“They Do Nibbles.”

I stopped putting on my wetsuit and looked at our guide. “What did you say?” I asked him, not believing what I’d heard the first time.

“They do nibbles,” he repeated, matter-of-factly, in Spanish-accented, but nonetheless clear, English.

“Nibbles? You mean, they bite?” I asked, still not believing. He demonstrated with a light pinch on each of our arms. My fellow traveler, Jac, and I exchanged glances and gave Miguel our undivided attention. He continued, “Hold on to your cameras because they try to steal them. Mature males will stay on the rocks sleeping but the adolescents and females will be curious. They like to play jokes. They swim away, out of sight, then swim very fast toward you. If you don’t move, they bump your face mask and swim away again. They can touch you, but you must not touch them.” All the rules were making me nervous. I mean, I had seen sea lions before, the gentle comedians of Sea World shows. I was beginning to realize that these would be different. They were wild sea lions, untrained, with their own free will, who needed nothing from us, but definitely wanted our cameras. It also seemed they were willing to “nibble” and terrorize us with “jokes” until we gave them what they wanted.

With the weight of Miguel’s words subduing my earlier excitement about the morning’s excursion, I finished suiting up and jumped into the water. When I bounced back to the surface and looked back through my blurry snorkel mask, I saw Angel’s grinning thumbs up. I thought, “I must be getting better at jumping off the boat!” Thinking about it now, he might have been laughing at my “technique”.

Miguel, Jac, and I swam toward the big boulders where the sea lions hung out. We had to wear life jackets this time, and they held us on the surface of the violently heaving water. I am prone to motion sickness and it wasn’t long before I thought I might violently heave myself. I was determined to stay in the water long enough to see them, so I kept swimming and picked a good spot. I had long since lost sight of Jac and Miguel so I was alone, trying to enjoy the colorful fish swimming around beneath me as I struggled to keep my breakfast down, waiting, waiting…. The waiting seemed to go on forever. The longer I waited the more nervous I became.

Then I saw them. Or rather, didn’t see them. They were so fast that I really only saw the diagonal trails of bubbles they left as they shot into the water. It was like a scene from a movie where the hero dives under water to escape, and bullets pierce the water all around him. For a moment I thought I could see some dark shapes in the distance, circling around in the murky depths, barely visible, but sea lions certainly. I forgot to be nervous, forgot about the possibility of being bumped or nibbled to death, so when something touched my shoulder I nearly jumped out of my skin. A brave but smallish youngster had brushed by me from behind, then looked back and gave me a quick up and down glance with one googly eye.

I fumbled with my camera, hands numb from cold, trying to switch it on. I snapped a few photos, one a terrific portrait, purely by chance because, again, they were so fast I was just pointing and shooting randomly, hoping for the best.

Then I switched to video, because I knew that even a small chance of catching one in motion was worth killing the rest of my camera battery.

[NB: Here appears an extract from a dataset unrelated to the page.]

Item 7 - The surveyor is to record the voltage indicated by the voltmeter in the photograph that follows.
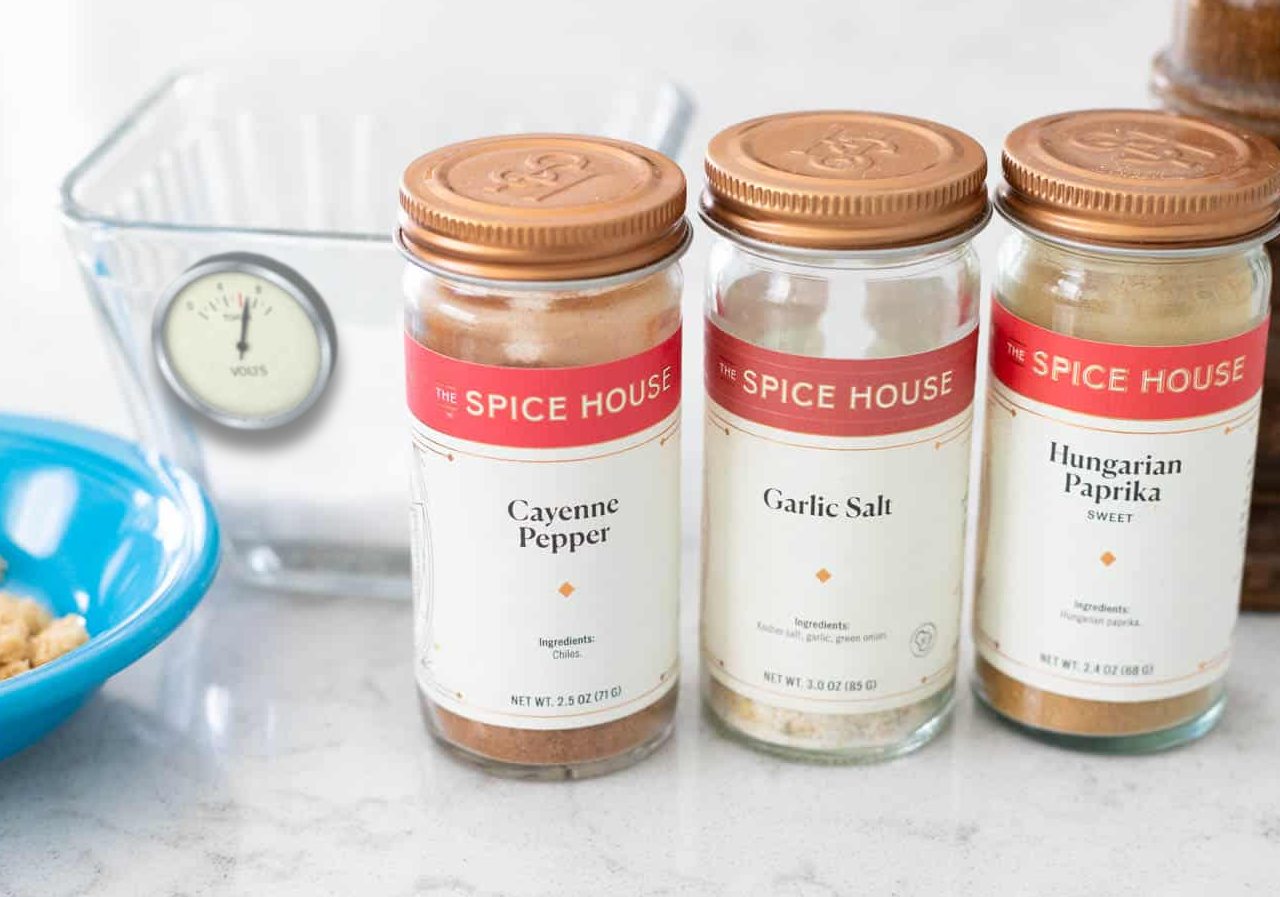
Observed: 7 V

By then my first sea lion friend had returned with another friend, and then a third. They circled me, brushed by me, bumped into me. Was that an accidental bump against my camera, or….? Then I felt it. The unmistakable scrape of teeth on my knuckles. I had been nibbled! I checked for blood, but there was none. I tried to tempt them with my free hand so I could film them nibbling me, but they were only interested in the hand holding the camera. I had a vision of a pile of old cameras at the bottom of the sea, a sea lion treasure trove. The nibbles on my camera hand intensified, and I thought I should end the game before everybody got a little too excited and stole my camera for real. I swam back to the boat, missing them already.

Out of all the pictures and video I took of fish, whales, pelicans and others during the week, I enjoy the video I took of the sea lions the most. I can still feel the light scraping of their teeth on my knuckles, the weight and strength of them as they curiously bumped and prodded me. The bold stares of their wide eyes. How dull we must seem to them, such slow and awkward creatures, compared to their grace and speed in the water. I think about how their curiosity about us outweighs their fear. I wonder if they think about us and wonder where we go when we’re not there. Maybe they just assume we have our own rocks to sleep on.